Task to carry out: Search the entries for the word "annex" and return every line where it is found.

Page-level text extractions
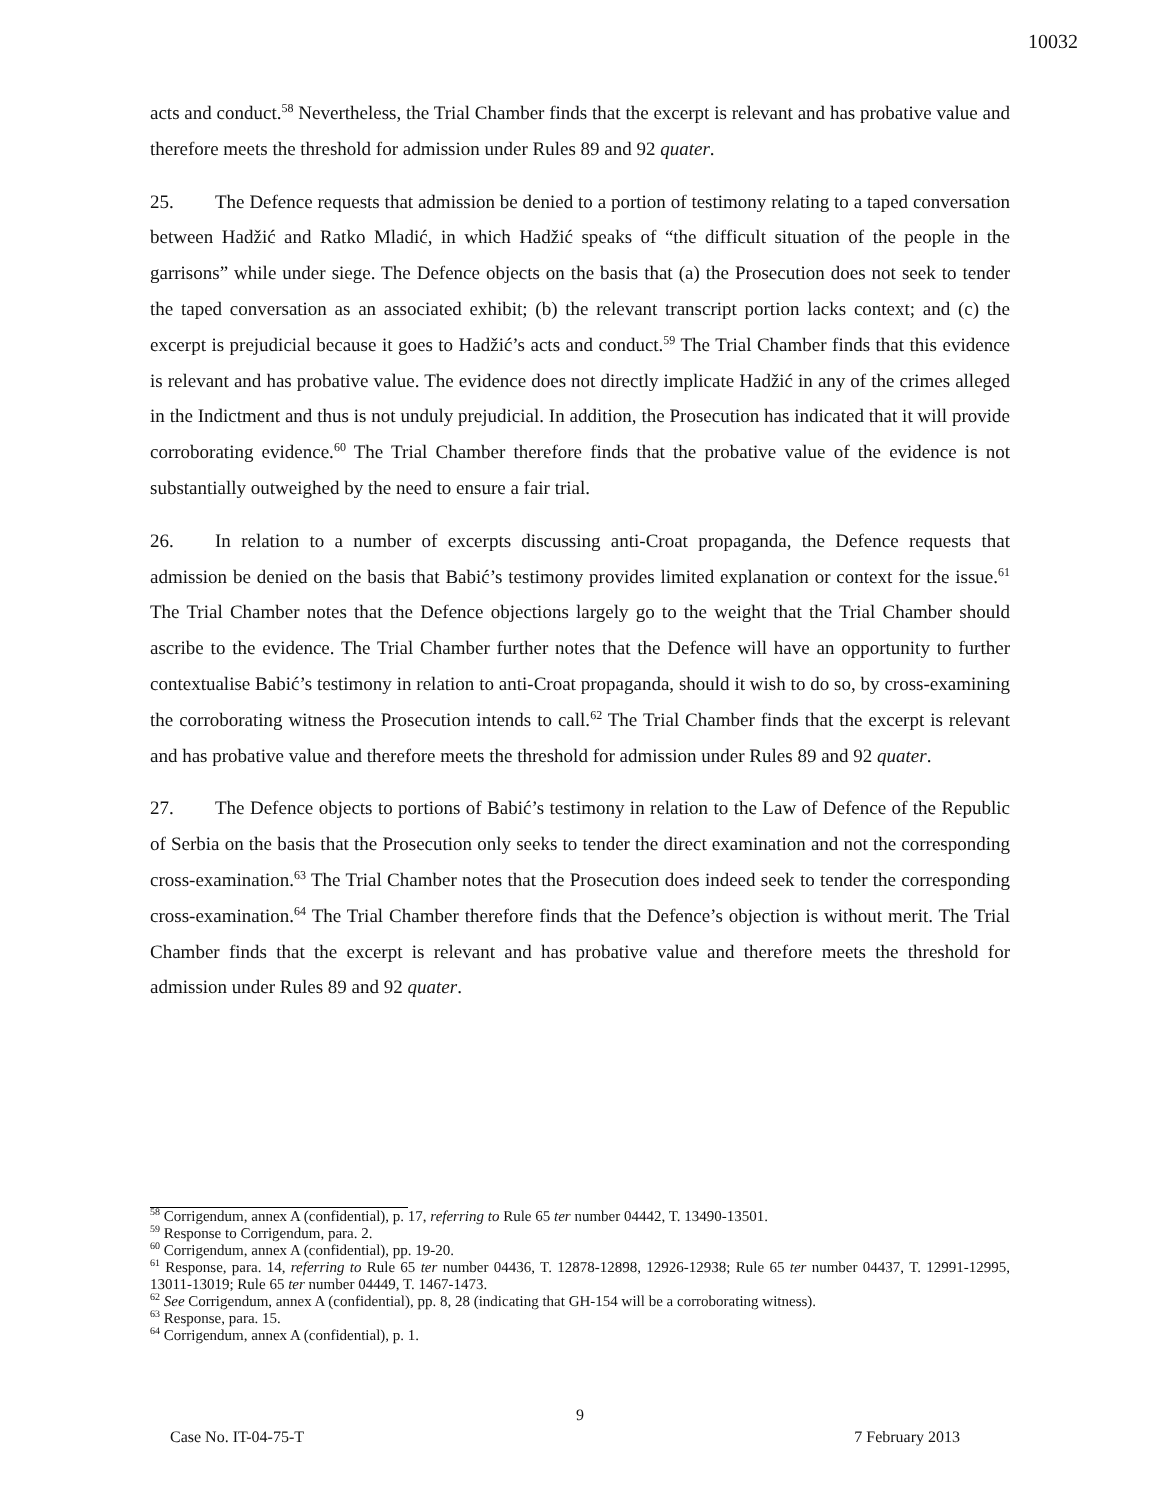10032
acts and conduct.<sup>58</sup> Nevertheless, the Trial Chamber finds that the excerpt is relevant and has probative value and therefore meets the threshold for admission under Rules 89 and 92 quater.
25. The Defence requests that admission be denied to a portion of testimony relating to a taped conversation between Hadžić and Ratko Mladić, in which Hadžić speaks of “the difficult situation of the people in the garrisons” while under siege. The Defence objects on the basis that (a) the Prosecution does not seek to tender the taped conversation as an associated exhibit; (b) the relevant transcript portion lacks context; and (c) the excerpt is prejudicial because it goes to Hadžić’s acts and conduct.<sup>59</sup> The Trial Chamber finds that this evidence is relevant and has probative value. The evidence does not directly implicate Hadžić in any of the crimes alleged in the Indictment and thus is not unduly prejudicial. In addition, the Prosecution has indicated that it will provide corroborating evidence.<sup>60</sup> The Trial Chamber therefore finds that the probative value of the evidence is not substantially outweighed by the need to ensure a fair trial.
26. In relation to a number of excerpts discussing anti-Croat propaganda, the Defence requests that admission be denied on the basis that Babić’s testimony provides limited explanation or context for the issue.<sup>61</sup> The Trial Chamber notes that the Defence objections largely go to the weight that the Trial Chamber should ascribe to the evidence. The Trial Chamber further notes that the Defence will have an opportunity to further contextualise Babić’s testimony in relation to anti-Croat propaganda, should it wish to do so, by cross-examining the corroborating witness the Prosecution intends to call.<sup>62</sup> The Trial Chamber finds that the excerpt is relevant and has probative value and therefore meets the threshold for admission under Rules 89 and 92 quater.
27. The Defence objects to portions of Babić’s testimony in relation to the Law of Defence of the Republic of Serbia on the basis that the Prosecution only seeks to tender the direct examination and not the corresponding cross-examination.<sup>63</sup> The Trial Chamber notes that the Prosecution does indeed seek to tender the corresponding cross-examination.<sup>64</sup> The Trial Chamber therefore finds that the Defence’s objection is without merit. The Trial Chamber finds that the excerpt is relevant and has probative value and therefore meets the threshold for admission under Rules 89 and 92 quater.
<sup>58</sup> Corrigendum, annex A (confidential), p. 17, referring to Rule 65 ter number 04442, T. 13490-13501.
<sup>59</sup> Response to Corrigendum, para. 2.
<sup>60</sup> Corrigendum, annex A (confidential), pp. 19-20.
<sup>61</sup> Response, para. 14, referring to Rule 65 ter number 04436, T. 12878-12898, 12926-12938; Rule 65 ter number 04437, T. 12991-12995, 13011-13019; Rule 65 ter number 04449, T. 1467-1473.
<sup>62</sup> See Corrigendum, annex A (confidential), pp. 8, 28 (indicating that GH-154 will be a corroborating witness).
<sup>63</sup> Response, para. 15.
<sup>64</sup> Corrigendum, annex A (confidential), p. 1.
9
Case No. IT-04-75-T 7 February 2013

Output of the exercise:
<sup>58</sup> Corrigendum, annex A (confidential), p. 17, referring to Rule 65 ter number 04442, T. 13490-13501.
<sup>60</sup> Corrigendum, annex A (confidential), pp. 19-20.
<sup>62</sup> See Corrigendum, annex A (confidential), pp. 8, 28 (indicating that GH-154 will be a corroborating witness).
<sup>64</sup> Corrigendum, annex A (confidential), p. 1.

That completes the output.